— 本文抜粋 —
________________________________________

慌ただしい日常に疲れ、ちょっと現実から逃れたい。そんな時、僕が読みたくなるのは時代小説。中でも池波正太郎さんの『鬼平犯科帳』や『剣客商売』など数々の時代小説は、まさに「大人のユートピア」。自分がいま置かれた状況から、強制的にログアウトし、思うがままに想像世界へ……。池波さんの作品は市井の人々の暮らしが活き活きと描かれ、郷愁を覚えます。とりわけ強い印象を残すのが、酒肴の描写。料理の湯気や匂いが立つような筆致には、池波小説で描かれる事件の本筋の緊張から解き放たれ、つかの間の安らぎを覚えます。登場人物と共に、ひと心地つきながら、その味覚を共有できるのです。

________________________________________

— 提供資料 —
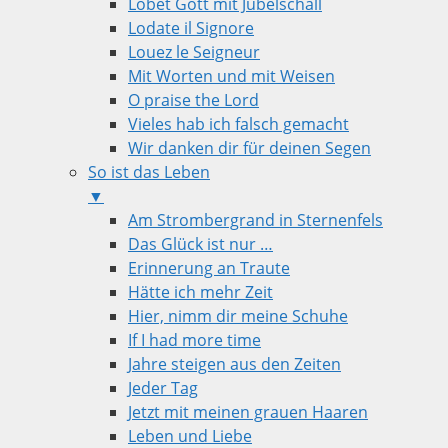
Lobet Gott mit Jubelschall
Lodate il Signore
Louez le Seigneur
Mit Worten und mit Weisen
O praise the Lord
Vieles hab ich falsch gemacht
Wir danken dir für deinen Segen
So ist das Leben
▼
Am Strombergrand in Sternenfels
Das Glück ist nur …
Erinnerung an Traute
Hätte ich mehr Zeit
Hier, nimm dir meine Schuhe
If I had more time
Jahre steigen aus den Zeiten
Jeder Tag
Jetzt mit meinen grauen Haaren
Leben und Liebe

________________________________________

— 問題の詳細 —
時代小説を語る本文のうち、「慌ただしい日常に疲れ、ちょっ」から「その味覚を共有できるのです。」までを一字も変えずに出力せよ。

— 解答欄 —
慌ただしい日常に疲れ、ちょっと現実から逃れたい。そんな時、僕が読みたくなるのは時代小説。中でも池波正太郎さんの『鬼平犯科帳』や『剣客商売』など数々の時代小説は、まさに「大人のユートピア」。自分がいま置かれた状況から、強制的にログアウトし、思うがままに想像世界へ……。池波さんの作品は市井の人々の暮らしが活き活きと描かれ、郷愁を覚えます。とりわけ強い印象を残すのが、酒肴の描写。料理の湯気や匂いが立つような筆致には、池波小説で描かれる事件の本筋の緊張から解き放たれ、つかの間の安らぎを覚えます。登場人物と共に、ひと心地つきながら、その味覚を共有できるのです。